The La Fetra family moved to Washington, D.C., where they became members of the Metropolitan Methodist Episcopal Church, and Sarah became very active in both mission and temperance activities.  She was an early member of the Woman's Christian Temperance Union of Washington, D.C., serving as its treasurer in 1881 and as its president by 1885.   According to A Woman of the Century, Sarah was manager of "a temperance hotel and cafe in the very heart of the city of Washington for many years" (443).  The Washington Times notes that this was Temple Cafe on F. Street, and she later managed the Hotel Fredonia on I Street. In 1894, Sarah opened Hotel La Fetra on Eleventh and G Street (Streets of Washington). Sarah was still president on February 19, 1895, when she was asked to join Frances Willard and other world and national leaders of the W.C.T.U. in presenting a polyglot petition for prohibiting "drink traffic and the opium trade" to President Cleveland at the White House (Washington Herald, November 15, 1914).  In October of that year, she was named Superintendent of the new "Department of Christian Citizenship" at the World W.C.T.U.'s meeting in London.  In the  Ocala Evening Star of October 30, 1895, Sarah gave a detailed definition of the "Christian citizenship" she wished to promote.

Also very active in missionary work, by the first decade of the twentieth century, Sarah was a leader in the Woman's Interdenominational Mission Union. On April 4, 1912, the Baltimore branch of the Woman's Foreign Missionary Association announced plans to build the Sarah Doane La Fetra Home in Bidar, India.  This mission home was named to honor Sarah, the organization's vice president (Washington Herald, April 4, 1912).

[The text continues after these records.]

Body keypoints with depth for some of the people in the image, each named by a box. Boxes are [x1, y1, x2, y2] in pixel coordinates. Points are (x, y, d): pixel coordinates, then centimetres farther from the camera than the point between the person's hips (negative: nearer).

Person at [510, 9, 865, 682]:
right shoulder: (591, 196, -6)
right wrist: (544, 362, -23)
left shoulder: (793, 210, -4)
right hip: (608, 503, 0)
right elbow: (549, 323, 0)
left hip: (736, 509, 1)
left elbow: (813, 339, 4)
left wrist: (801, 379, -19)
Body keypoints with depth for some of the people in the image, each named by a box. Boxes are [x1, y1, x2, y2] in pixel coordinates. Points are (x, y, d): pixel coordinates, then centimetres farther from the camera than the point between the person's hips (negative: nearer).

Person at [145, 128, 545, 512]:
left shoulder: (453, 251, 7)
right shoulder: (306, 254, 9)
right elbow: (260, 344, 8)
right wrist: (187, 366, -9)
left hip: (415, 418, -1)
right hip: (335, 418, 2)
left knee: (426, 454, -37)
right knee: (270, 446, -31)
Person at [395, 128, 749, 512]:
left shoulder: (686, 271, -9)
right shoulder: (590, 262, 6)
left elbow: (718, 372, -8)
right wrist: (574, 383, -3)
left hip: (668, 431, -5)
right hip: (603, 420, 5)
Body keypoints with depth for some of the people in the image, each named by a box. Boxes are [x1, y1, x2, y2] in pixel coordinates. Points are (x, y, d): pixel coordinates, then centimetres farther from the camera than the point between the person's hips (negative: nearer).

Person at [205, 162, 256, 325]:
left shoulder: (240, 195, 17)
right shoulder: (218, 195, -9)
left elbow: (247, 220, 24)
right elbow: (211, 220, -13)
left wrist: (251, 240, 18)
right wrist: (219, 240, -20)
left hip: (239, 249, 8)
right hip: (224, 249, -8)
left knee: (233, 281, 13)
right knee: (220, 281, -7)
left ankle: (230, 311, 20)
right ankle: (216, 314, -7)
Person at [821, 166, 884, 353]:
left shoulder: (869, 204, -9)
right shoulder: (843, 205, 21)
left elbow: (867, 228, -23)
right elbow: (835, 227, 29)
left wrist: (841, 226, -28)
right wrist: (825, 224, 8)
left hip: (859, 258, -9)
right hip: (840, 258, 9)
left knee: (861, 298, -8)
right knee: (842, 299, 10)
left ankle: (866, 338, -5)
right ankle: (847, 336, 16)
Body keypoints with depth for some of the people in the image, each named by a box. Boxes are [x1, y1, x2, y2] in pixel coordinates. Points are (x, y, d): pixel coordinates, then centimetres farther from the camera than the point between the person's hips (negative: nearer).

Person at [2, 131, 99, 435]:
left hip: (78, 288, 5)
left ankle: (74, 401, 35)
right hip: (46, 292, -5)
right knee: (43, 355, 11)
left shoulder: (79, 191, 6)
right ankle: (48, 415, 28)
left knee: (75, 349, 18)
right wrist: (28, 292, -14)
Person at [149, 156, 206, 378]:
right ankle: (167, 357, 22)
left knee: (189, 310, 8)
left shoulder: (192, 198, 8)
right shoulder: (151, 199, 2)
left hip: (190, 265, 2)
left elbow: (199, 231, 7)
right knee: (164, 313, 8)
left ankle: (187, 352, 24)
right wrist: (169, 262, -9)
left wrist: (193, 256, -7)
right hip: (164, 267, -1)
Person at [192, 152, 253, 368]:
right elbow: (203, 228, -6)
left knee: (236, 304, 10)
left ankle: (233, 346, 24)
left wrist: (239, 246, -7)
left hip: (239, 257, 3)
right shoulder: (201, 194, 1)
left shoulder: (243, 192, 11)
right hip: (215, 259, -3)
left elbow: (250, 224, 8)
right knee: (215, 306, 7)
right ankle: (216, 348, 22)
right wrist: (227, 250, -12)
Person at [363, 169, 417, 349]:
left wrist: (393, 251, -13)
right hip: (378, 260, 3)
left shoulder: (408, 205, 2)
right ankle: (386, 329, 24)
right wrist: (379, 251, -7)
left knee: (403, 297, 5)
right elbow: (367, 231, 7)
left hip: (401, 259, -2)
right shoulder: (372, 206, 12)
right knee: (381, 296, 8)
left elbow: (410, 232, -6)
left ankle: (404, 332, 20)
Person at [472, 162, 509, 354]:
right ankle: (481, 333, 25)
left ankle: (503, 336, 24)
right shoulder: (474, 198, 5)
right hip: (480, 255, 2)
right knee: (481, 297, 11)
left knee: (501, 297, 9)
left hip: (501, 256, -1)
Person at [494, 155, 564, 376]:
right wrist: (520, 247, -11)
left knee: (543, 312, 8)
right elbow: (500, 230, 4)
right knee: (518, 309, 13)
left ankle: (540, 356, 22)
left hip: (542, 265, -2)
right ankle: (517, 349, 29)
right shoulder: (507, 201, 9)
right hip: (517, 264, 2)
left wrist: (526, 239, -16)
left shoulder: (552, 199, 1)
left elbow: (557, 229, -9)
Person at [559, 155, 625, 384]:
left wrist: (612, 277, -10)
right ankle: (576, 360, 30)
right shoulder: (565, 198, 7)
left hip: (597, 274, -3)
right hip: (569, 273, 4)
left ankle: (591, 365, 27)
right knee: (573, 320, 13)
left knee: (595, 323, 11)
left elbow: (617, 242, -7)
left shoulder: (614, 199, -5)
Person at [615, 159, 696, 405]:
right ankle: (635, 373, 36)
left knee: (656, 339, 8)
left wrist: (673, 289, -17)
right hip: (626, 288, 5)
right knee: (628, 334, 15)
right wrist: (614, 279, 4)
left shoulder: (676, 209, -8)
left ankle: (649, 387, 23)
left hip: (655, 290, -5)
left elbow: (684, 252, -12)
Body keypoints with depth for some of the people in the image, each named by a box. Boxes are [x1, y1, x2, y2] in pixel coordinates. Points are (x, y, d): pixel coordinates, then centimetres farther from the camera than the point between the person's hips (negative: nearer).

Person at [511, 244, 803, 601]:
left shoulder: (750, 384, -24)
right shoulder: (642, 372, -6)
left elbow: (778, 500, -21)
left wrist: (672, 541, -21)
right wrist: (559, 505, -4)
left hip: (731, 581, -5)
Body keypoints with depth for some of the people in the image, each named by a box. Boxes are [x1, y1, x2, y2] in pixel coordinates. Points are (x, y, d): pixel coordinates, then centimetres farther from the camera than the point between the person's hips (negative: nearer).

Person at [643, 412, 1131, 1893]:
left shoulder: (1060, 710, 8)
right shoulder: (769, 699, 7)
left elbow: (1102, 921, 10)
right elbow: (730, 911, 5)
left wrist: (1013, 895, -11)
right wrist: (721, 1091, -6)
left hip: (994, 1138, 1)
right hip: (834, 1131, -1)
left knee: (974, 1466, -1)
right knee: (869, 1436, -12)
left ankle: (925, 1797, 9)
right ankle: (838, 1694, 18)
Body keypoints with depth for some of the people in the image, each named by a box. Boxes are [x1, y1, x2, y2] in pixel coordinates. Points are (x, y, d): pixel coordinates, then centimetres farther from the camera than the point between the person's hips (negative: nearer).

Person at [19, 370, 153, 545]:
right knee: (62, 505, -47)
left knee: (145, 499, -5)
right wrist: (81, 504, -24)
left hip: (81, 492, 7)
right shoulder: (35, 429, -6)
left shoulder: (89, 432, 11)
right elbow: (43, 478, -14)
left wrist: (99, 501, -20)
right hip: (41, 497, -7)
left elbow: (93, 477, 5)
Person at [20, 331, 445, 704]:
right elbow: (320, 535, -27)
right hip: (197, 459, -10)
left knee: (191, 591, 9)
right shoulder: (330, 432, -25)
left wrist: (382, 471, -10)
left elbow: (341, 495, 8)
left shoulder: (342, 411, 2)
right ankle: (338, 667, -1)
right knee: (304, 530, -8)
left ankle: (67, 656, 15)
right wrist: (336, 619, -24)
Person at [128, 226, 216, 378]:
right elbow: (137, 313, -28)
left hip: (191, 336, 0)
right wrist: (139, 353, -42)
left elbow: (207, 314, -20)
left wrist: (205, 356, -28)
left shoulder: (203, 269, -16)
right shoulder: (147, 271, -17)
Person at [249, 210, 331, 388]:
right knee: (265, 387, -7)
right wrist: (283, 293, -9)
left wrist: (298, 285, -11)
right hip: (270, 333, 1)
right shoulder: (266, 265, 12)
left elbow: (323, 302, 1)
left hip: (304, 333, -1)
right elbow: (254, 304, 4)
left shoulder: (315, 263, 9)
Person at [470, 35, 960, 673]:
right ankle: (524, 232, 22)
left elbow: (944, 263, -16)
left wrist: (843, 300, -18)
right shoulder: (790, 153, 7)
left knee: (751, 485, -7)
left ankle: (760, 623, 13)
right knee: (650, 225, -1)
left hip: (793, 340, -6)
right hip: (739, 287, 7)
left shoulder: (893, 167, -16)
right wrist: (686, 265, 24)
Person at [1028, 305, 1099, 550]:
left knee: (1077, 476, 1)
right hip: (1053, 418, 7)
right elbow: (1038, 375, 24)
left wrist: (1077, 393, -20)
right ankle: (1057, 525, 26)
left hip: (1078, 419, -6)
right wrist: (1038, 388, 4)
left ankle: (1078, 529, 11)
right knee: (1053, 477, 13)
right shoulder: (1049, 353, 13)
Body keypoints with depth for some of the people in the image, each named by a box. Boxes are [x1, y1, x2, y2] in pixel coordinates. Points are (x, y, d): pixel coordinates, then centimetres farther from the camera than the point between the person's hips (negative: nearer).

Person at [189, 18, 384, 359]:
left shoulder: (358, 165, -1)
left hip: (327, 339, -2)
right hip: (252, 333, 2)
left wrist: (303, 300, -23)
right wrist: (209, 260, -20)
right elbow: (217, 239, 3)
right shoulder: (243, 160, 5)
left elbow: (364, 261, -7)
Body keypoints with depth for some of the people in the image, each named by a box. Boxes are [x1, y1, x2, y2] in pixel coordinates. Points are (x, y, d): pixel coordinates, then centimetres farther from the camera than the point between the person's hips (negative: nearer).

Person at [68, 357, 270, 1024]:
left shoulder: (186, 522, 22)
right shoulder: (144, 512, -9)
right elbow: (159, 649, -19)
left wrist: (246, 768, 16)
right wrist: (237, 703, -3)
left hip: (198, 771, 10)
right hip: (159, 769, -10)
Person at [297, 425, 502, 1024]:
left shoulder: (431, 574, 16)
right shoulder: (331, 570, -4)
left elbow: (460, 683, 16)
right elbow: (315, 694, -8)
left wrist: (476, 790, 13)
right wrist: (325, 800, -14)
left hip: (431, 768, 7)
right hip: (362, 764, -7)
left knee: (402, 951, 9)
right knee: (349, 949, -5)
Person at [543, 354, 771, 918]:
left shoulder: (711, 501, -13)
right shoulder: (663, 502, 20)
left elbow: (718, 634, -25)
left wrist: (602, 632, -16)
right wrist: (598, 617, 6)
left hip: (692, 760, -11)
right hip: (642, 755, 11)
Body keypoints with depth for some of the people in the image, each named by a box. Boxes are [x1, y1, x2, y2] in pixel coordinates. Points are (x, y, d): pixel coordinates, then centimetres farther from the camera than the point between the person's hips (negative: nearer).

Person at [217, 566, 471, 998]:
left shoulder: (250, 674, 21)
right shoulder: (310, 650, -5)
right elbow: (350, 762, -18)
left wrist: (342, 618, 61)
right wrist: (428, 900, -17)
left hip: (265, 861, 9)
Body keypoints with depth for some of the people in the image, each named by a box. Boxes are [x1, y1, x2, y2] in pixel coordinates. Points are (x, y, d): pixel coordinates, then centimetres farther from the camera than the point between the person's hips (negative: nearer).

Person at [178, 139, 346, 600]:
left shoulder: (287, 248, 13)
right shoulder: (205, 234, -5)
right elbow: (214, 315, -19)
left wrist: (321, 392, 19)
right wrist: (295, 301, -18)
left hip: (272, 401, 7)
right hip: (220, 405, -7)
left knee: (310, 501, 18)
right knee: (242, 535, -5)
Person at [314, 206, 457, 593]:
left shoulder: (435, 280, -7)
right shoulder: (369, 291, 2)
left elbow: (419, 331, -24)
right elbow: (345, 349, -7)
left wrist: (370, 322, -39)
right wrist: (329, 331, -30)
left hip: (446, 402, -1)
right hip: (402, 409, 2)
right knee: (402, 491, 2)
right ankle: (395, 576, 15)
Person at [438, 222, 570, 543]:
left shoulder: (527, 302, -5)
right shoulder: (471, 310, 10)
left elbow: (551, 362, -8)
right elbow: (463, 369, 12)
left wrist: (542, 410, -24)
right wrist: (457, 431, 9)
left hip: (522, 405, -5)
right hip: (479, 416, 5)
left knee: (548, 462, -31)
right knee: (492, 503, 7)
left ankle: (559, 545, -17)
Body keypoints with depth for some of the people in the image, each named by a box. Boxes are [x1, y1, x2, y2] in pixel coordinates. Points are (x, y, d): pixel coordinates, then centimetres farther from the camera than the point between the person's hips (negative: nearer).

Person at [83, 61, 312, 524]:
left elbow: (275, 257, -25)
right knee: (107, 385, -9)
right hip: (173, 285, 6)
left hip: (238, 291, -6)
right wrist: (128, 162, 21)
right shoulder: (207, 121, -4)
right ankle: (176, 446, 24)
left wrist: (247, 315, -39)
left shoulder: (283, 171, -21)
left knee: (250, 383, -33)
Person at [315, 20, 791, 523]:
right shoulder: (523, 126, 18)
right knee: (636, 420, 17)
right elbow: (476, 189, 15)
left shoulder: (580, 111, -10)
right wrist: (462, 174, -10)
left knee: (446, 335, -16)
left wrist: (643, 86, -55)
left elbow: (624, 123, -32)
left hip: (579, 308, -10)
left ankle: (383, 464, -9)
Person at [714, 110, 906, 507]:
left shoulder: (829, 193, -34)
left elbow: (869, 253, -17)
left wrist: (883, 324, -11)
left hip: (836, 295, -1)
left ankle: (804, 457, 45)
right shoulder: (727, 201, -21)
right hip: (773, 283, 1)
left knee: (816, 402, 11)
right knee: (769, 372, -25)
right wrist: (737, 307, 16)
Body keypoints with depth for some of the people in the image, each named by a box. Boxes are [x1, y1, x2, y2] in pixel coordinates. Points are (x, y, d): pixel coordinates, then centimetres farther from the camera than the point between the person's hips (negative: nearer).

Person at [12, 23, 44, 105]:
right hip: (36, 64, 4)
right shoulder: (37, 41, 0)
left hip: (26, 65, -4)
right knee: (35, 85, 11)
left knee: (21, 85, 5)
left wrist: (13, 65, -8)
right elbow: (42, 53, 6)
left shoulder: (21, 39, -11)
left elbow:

The Evening Star included a lengthy article about Mr. and Mrs. La Fetra's fiftieth wedding anniversary party, which was held on October 6, 1917. In addition to mentioning Sarah's leadership in the W.C.T.U., it noted that she "was also an originator of the work for fallen women in Washington, and has for many years been an active worker for the Hope and Help Mission, which was started by the W.C.T.U."  According to the article, among those praising Sarah's work was Rosetta Lawson, "organizer of the national W.C.T.U. for colored people."

Sarah passed away on May 7, 1919.  In addition to being remembered at her funeral, the W.C.T.U. honored Sarah at a memorial service.  While she was no longer living, Sarah was not forgotten.  According to the Evening Star of November 30, 1922, Sarah was nominated to be one of "twenty-five great women who have achieved for this community before their deaths" whose names were to be on a column of the new Temple of Womanhood  building of the Women's Universal Alliance.